*INSTRUCTIONS FOR THE TASK*: Only the pictures should be dropped; copy the rest of the entries exactly.

Dataset entries
____

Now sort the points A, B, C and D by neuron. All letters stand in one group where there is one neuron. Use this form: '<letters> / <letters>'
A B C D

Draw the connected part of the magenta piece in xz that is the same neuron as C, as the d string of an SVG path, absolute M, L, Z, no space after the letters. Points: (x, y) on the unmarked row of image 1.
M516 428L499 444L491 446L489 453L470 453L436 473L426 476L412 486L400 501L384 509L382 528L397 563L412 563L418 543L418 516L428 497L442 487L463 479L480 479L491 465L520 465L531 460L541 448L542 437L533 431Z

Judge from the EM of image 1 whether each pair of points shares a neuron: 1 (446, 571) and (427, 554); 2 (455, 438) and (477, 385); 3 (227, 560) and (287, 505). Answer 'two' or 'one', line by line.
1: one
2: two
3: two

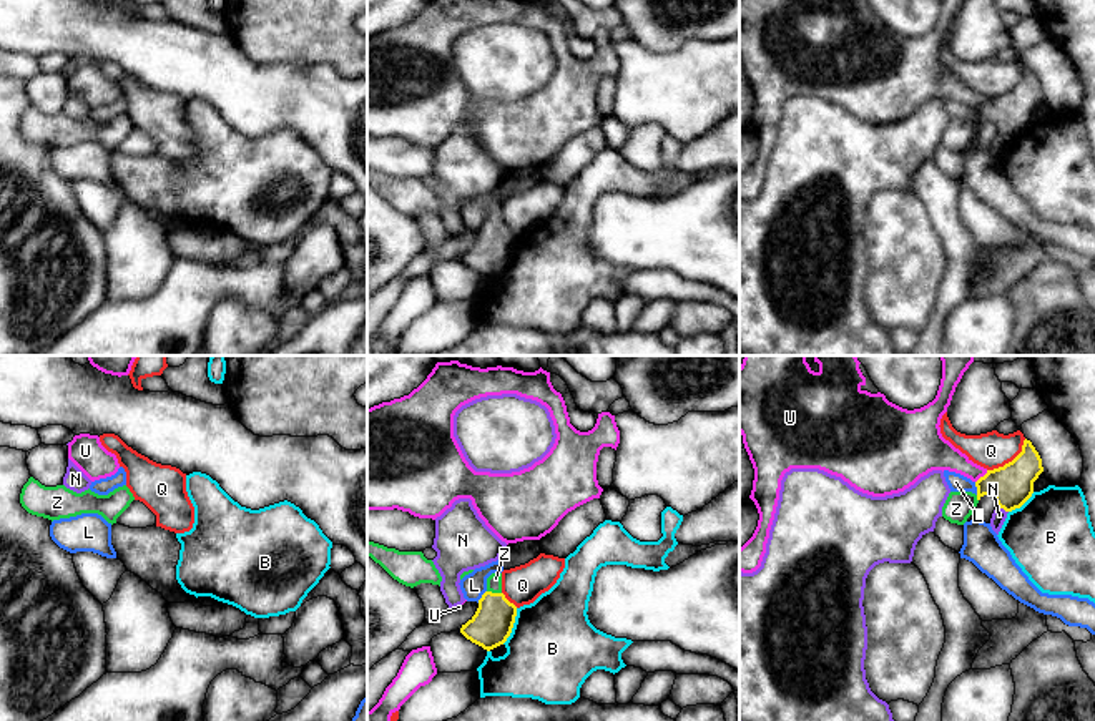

____

*EXERCISE RESPONSE*:
Now sort the points A, B, C and D by neuron. All letters stand in one group where there is one neuron. Use this form: '<letters> / <letters>'
A B C D

Draw the connected part of the magenta piece in xz that is the same neuron as C, as the d string of an SVG path, absolute M, L, Z, no space after the letters. Points: (x, y) on the unmarked row of image 1.
M516 428L499 444L491 446L489 453L470 453L436 473L426 476L412 486L400 501L384 509L382 528L397 563L412 563L418 543L418 516L428 497L442 487L463 479L480 479L491 465L520 465L531 460L541 448L542 437L533 431Z

Judge from the EM of image 1 whether each pair of points shares a neuron: 1 (446, 571) and (427, 554); 2 (455, 438) and (477, 385); 3 (227, 560) and (287, 505). Answer 'two' or 'one', line by line.
1: one
2: two
3: two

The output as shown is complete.